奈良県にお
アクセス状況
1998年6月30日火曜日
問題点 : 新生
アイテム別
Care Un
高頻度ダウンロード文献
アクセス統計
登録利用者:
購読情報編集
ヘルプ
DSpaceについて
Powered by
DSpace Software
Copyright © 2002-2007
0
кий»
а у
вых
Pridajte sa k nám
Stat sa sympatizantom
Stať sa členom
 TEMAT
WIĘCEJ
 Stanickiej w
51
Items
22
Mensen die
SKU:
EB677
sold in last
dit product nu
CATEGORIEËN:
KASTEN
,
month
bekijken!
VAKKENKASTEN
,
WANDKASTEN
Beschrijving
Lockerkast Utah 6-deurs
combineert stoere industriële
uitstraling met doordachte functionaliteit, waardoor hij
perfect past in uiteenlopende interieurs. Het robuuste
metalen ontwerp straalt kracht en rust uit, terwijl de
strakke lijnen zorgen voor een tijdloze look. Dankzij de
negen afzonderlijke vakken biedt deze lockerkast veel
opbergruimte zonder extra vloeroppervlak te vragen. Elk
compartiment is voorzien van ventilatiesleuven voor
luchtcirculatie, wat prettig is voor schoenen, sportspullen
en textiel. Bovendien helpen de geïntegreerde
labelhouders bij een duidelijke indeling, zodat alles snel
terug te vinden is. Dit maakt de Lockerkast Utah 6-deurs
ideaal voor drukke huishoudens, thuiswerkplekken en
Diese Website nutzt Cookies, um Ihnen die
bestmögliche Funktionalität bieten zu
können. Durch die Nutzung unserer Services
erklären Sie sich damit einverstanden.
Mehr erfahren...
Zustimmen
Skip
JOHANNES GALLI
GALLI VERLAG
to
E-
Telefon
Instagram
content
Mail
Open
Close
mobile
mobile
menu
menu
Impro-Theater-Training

##############################

◆ **Task to carry out**: Exactly as they appear above, print all the entries.

◆ **Result**:
奈良県にお
アクセス状況
1998年6月30日火曜日
問題点 : 新生
アイテム別
Care Un
高頻度ダウンロード文献
アクセス統計
登録利用者:
購読情報編集
ヘルプ
DSpaceについて
Powered by
DSpace Software
Copyright © 2002-2007
0
кий»
а у
вых
Pridajte sa k nám
Stat sa sympatizantom
Stať sa členom
 TEMAT
WIĘCEJ
 Stanickiej w
51
Items
22
Mensen die
SKU:
EB677
sold in last
dit product nu
CATEGORIEËN:
KASTEN
,
month
bekijken!
VAKKENKASTEN
,
WANDKASTEN
Beschrijving
Lockerkast Utah 6-deurs
combineert stoere industriële
uitstraling met doordachte functionaliteit, waardoor hij
perfect past in uiteenlopende interieurs. Het robuuste
metalen ontwerp straalt kracht en rust uit, terwijl de
strakke lijnen zorgen voor een tijdloze look. Dankzij de
negen afzonderlijke vakken biedt deze lockerkast veel
opbergruimte zonder extra vloeroppervlak te vragen. Elk
compartiment is voorzien van ventilatiesleuven voor
luchtcirculatie, wat prettig is voor schoenen, sportspullen
en textiel. Bovendien helpen de geïntegreerde
labelhouders bij een duidelijke indeling, zodat alles snel
terug te vinden is. Dit maakt de Lockerkast Utah 6-deurs
ideaal voor drukke huishoudens, thuiswerkplekken en
Diese Website nutzt Cookies, um Ihnen die
bestmögliche Funktionalität bieten zu
können. Durch die Nutzung unserer Services
erklären Sie sich damit einverstanden.
Mehr erfahren...
Zustimmen
Skip
JOHANNES GALLI
GALLI VERLAG
to
E-
Telefon
Instagram
content
Mail
Open
Close
mobile
mobile
menu
menu
Impro-Theater-Training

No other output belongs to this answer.